Please write what comes next in the notes below on optimality models, game theory and computing payoffs, picking up after their final sentence.

** Opening SELECTED TEXT block **

Choosing a modeling approach

Optimality models are useful when we focus on a single individual in a contest against "NATURE" (all environmental variable lumped together)

Such an approach works if none of the components that make up "NATURE" respond to an animal's strategy (i.e. they don't change their behavior or relationship towards the focal animal and its behavior)

If "NATURE" responds, theorists often turn to Game Theory

 

Computing payoffs:

Strategies almost universally affect several components of fitness simultaneously, usually in opposite ways (because they involve investments of time and energy toward one thing..... this takes away from another).

 

Calculating payoffs involves the combination of various costs and benefits:

 

We will consider two types of payoffs: Simple and Conditional

 

Simple payoffs result from completely predictable benefits (B) and costs (C).

Animals will often try to maximize some relationship between B and C (e.g., B - C or B/C).

** Closing SELECTED TEXT block **
** Opening MATERIAL SUPPLIED block **

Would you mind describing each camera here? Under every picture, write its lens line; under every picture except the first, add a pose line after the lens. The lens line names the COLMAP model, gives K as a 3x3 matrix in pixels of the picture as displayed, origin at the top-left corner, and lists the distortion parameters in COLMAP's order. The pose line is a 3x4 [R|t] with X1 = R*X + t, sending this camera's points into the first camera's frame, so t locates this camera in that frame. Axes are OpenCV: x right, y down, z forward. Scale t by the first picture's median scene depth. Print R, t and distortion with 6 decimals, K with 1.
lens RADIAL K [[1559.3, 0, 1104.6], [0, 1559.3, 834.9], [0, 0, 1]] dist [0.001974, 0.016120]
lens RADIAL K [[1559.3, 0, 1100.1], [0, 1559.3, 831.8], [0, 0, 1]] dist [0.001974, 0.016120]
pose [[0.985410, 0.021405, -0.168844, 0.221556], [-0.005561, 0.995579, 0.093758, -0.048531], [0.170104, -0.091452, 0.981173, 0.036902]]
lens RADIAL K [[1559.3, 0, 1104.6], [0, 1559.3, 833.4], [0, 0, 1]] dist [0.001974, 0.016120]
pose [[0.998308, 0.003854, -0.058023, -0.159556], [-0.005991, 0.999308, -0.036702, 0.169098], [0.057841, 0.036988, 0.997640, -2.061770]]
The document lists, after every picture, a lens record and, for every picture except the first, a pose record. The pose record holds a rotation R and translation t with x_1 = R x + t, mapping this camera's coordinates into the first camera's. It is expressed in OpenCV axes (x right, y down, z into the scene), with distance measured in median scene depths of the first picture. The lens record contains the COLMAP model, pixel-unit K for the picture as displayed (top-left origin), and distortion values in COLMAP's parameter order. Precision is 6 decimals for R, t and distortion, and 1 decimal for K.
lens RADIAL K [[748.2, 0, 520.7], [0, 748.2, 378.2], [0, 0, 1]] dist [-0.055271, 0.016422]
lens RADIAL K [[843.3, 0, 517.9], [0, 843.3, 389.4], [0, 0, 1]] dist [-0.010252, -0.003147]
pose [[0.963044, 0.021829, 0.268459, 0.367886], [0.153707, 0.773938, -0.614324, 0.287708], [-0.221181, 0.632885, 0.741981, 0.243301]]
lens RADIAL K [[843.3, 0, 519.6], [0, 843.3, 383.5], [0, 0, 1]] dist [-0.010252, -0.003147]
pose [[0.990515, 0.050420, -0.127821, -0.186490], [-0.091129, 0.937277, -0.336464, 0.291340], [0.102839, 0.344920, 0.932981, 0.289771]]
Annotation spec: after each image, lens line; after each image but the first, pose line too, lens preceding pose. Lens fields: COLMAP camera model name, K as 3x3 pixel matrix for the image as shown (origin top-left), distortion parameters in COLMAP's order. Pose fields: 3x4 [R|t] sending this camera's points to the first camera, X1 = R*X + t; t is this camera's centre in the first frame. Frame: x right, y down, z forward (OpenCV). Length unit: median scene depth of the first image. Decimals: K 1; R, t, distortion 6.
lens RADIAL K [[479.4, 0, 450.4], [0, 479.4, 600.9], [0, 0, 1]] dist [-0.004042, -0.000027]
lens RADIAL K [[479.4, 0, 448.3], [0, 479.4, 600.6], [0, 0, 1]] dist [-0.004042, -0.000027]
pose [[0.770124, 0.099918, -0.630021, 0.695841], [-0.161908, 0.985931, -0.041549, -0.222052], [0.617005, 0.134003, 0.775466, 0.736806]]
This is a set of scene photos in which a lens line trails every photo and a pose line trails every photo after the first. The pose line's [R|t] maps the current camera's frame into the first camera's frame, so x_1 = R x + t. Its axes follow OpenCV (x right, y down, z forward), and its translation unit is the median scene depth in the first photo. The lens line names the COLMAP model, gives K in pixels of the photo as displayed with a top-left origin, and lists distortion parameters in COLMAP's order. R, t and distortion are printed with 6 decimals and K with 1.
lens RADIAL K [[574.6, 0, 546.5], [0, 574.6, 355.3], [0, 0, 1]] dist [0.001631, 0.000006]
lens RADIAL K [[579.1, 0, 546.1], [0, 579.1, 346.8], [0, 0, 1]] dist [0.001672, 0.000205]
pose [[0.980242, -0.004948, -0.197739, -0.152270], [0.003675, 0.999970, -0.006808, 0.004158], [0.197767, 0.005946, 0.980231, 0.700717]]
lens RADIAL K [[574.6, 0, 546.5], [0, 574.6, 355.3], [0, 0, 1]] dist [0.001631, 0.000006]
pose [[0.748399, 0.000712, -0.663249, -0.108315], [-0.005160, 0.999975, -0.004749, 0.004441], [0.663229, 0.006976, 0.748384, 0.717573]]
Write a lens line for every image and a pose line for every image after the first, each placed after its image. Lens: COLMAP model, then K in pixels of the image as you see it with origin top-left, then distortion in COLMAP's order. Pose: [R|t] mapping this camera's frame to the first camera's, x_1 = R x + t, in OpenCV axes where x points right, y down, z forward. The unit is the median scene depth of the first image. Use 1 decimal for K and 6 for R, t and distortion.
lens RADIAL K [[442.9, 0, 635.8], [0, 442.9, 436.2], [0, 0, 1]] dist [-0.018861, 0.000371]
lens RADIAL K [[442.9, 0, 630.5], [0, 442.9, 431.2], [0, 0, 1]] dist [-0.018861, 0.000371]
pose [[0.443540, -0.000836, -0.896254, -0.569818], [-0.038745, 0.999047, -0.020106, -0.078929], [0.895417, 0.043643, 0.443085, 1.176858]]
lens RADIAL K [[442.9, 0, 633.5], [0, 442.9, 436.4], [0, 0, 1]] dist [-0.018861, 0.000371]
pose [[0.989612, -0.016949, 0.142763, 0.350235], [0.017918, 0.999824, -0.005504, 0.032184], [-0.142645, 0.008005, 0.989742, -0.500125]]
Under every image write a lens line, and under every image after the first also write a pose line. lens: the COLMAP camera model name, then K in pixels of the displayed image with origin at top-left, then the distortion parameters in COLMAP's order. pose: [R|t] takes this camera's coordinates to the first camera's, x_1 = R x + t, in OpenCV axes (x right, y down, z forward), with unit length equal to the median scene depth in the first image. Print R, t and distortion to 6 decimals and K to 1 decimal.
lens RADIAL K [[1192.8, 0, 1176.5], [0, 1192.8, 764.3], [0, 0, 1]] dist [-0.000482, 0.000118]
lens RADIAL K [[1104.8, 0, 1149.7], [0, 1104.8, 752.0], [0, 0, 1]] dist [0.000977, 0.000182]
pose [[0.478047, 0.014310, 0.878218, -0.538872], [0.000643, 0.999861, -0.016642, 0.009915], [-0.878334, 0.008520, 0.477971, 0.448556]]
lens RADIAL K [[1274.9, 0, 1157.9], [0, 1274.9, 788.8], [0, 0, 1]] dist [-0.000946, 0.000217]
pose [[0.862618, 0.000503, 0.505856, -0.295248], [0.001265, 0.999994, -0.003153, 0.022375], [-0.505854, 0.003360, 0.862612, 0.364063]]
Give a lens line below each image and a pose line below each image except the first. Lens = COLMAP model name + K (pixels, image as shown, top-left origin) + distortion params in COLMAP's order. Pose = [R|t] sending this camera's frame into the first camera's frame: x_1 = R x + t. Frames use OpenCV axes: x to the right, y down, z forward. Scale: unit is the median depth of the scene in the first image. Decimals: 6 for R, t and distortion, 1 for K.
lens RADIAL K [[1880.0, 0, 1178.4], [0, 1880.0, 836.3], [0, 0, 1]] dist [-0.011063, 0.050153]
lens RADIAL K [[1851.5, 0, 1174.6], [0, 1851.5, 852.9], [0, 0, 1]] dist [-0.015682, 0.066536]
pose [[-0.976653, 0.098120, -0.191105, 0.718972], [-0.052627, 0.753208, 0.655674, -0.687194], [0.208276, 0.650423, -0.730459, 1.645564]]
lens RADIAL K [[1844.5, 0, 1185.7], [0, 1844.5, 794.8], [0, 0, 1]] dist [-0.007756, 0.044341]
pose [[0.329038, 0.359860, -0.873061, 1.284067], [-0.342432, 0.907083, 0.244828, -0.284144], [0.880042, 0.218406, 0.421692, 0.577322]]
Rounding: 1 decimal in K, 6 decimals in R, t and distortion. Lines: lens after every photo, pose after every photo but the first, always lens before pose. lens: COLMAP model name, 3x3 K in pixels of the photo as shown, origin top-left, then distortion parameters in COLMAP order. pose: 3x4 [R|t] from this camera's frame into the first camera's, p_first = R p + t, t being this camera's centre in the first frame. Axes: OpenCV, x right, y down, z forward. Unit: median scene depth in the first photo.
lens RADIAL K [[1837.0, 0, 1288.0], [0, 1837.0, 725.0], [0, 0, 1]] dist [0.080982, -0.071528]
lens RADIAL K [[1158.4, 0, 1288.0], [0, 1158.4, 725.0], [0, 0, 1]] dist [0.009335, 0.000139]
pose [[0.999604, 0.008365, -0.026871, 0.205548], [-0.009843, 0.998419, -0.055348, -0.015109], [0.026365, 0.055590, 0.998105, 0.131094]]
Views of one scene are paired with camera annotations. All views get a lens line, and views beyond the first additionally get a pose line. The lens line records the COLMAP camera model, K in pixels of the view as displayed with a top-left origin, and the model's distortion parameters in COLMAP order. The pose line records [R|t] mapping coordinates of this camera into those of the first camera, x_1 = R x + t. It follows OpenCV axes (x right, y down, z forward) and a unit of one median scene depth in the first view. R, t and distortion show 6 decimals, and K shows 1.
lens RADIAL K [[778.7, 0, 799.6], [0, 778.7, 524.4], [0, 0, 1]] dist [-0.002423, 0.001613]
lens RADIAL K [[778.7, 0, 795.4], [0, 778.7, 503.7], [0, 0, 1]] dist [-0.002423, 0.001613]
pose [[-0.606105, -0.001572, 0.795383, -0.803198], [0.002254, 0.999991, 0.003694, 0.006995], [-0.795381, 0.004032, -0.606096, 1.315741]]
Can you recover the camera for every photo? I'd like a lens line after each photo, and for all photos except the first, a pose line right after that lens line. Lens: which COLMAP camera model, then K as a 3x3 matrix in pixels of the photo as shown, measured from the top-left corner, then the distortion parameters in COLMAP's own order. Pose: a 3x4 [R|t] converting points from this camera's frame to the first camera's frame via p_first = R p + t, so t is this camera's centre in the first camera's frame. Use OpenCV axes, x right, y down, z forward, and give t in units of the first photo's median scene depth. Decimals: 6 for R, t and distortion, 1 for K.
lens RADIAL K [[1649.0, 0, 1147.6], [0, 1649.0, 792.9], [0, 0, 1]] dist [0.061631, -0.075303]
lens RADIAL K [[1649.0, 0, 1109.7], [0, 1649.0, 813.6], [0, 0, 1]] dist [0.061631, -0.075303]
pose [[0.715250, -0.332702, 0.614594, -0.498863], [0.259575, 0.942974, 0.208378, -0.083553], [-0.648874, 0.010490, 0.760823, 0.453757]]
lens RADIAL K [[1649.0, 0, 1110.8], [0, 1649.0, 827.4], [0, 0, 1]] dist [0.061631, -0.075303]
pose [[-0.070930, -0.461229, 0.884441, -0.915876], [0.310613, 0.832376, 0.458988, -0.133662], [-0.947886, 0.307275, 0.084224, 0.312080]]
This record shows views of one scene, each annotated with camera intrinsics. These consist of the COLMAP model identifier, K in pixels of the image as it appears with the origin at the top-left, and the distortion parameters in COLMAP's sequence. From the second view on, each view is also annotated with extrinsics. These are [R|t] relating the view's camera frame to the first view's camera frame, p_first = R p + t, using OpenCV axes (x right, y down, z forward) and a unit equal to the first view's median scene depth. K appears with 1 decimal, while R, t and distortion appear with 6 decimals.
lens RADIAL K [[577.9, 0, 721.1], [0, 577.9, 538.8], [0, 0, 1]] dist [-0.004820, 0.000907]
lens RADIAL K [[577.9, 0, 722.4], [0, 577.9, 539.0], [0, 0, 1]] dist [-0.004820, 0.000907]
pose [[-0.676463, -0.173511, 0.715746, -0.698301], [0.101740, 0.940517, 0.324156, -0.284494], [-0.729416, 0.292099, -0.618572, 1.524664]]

** Closing MATERIAL SUPPLIED block **

ANSWER SPACE:
Conditional payoffs result when B & C are fixed, but the probability of experiencing the benefit or cost is less than 1. There are many possibilities

 

1) For example, a strategy will lead to a benefit (B) with probability p. If an animal doesn't get B, it gets some cost (-C) at probability (1 - p).

The expected payoff is: p(B) +(1-p)(-C)

 

2) Another example: an animal does a behavior at cost -C that produces a benefit (B) with probability p (and no benefit with probability 1-p). In either case, the animal accepts the cost (-C)

Now the average expected payoff is: p(B-C) + (1-p)(-C) = pB - C

 

Remember, the sum of all probabilities must equal 1, this helps if there are more that one type of benefit or cost.

Click here for a couple practice questions that involve Optimality Theory

Optimality models typically assume:

Haploid or clonal reproduction (sex complicates estimates of fitness, but may not alter predictions)

Infinite population size and no subdivision of the population

Strategy set is complete and distinct (i.e., strategies are not subsets of other strategies that are included in the same model)

The optimal solution is genetically possible (e.g., flying elephants!)

 

Using optimality to understand the economics of prey choice or foraging behavior

 

First, an example of a discrete optimality model: Choice of two prey with different values (see box 3.2, pg 61 in the text)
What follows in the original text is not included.